1. It is telling us to keep our hearts in check. What is your attitude in confronting someone? Is it one of self-righteous? Is it out of a sense that you feel you personally have been wronged? Is it to guide them towards a better future? Is it to make them feel embarrassed? Is it to press your personal standards on them or to remind them of what God’s Word says? Our attitudes in confronting are crucial. It must always be with a sincere and humble heart.
2. Don’t cast out sentencing. It is one thing to confront someone on a sin, but it is another to cast sentencing on that action. We don’t get to choose what the punishment should be for their actions. We don’t really even declare their guilt. All we can do is point to their action, or at least how their action appeared to be from our viewpoint, and show how God’s word is calling them to a standard higher than that action. The difference may appear nuanced, but it is crucial.

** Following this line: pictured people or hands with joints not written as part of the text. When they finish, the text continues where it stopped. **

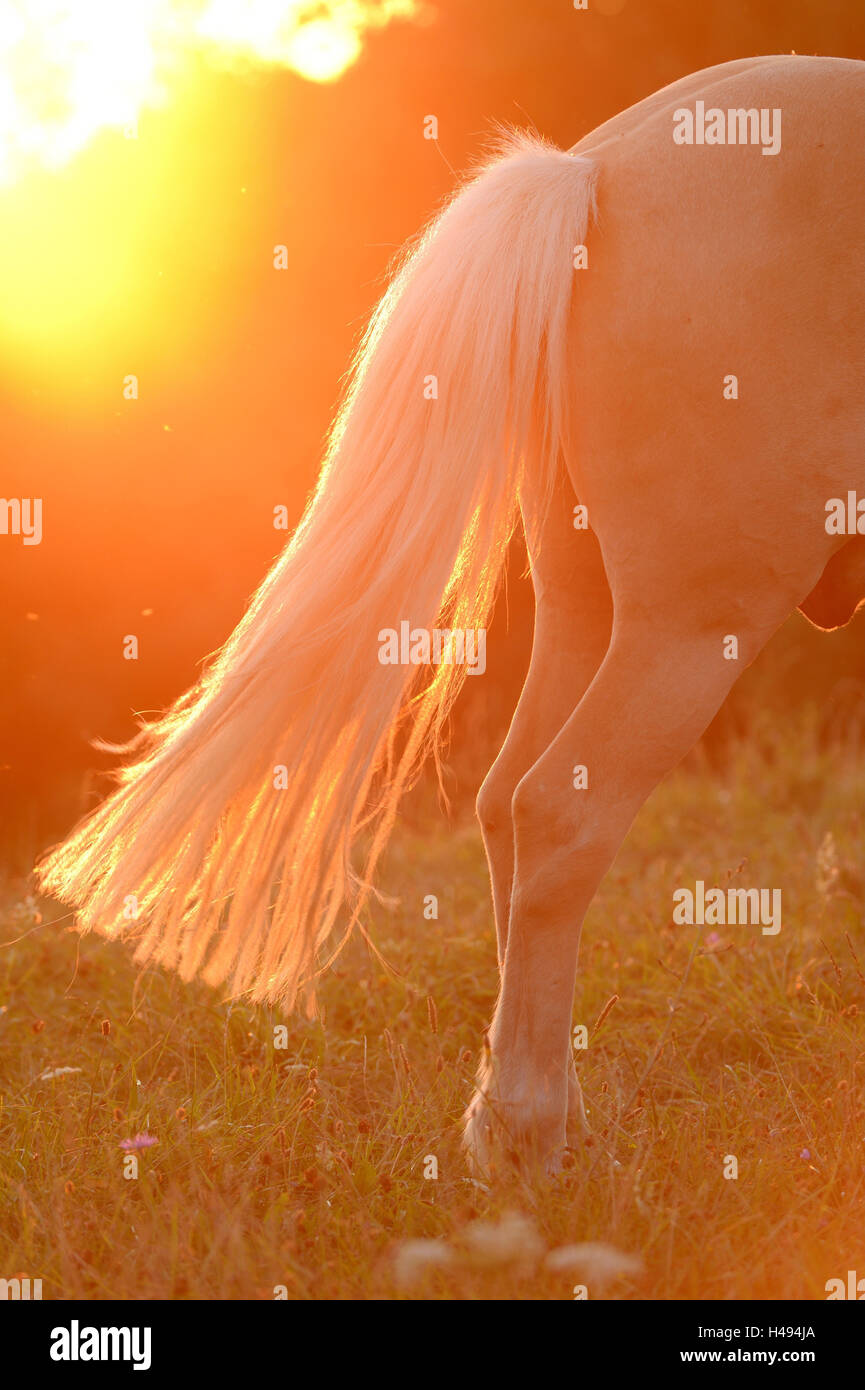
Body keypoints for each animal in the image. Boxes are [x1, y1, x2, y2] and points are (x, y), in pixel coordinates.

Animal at [37, 55, 864, 1173]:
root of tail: (595, 169)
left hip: (584, 600)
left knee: (510, 802)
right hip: (690, 623)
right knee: (559, 811)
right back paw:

3. Don’t call someone out on a sin you refuse to call yourself out on. You can’t hold yourself to a different standard than others. If you confront someone for appearing to be disrespectful to you, nut notoriously gossip about others then there is a problem. It becomes especially more complicated when you regularly do that sin in front of the person you are not confronting.
4. Don’t jump the gun. That whole getting the plank out of your own eye before removing the speck in someone else’s has a lot of different elements to it, but this is one that I think often gets overlooked. Sometimes we confront sin that is not sin, but simply our misunderstanding of someone’s actions, or what sin is. In other words, sometimes we confront people when they don’t need to be confronted.
I have a request for all my brothers and sisters in Christ. We need to stop quoting this passage whenever we are confronted, or see someone be confronted on their sin. The majority of the time I see this passage brought up, it is used out of its intended context. It is used to say that no human has the right or ability to confront another human on their sin. When we do this we throw things off. Not only do we sin by misusing God’s word, we also severely damage those who have opportunity to use this passage in the right way.
I have been in situations where I could very easily quote this passage to directly apply to a confrontational situation, but I never do. Why? Because it has been far to misused by those who are confronted and react with a negative spirit. It has gotten to the point where one cannot seem to quote this passage without appearing to be rebellious against confrontation. It needs to stop. What should you do if you are wrongfully judged by another? This passage actually gives an answer for that.
“For with the judgment you pronounce you will be judged, and with the measure you use it will be measured to you.” In other words, let God take care of it.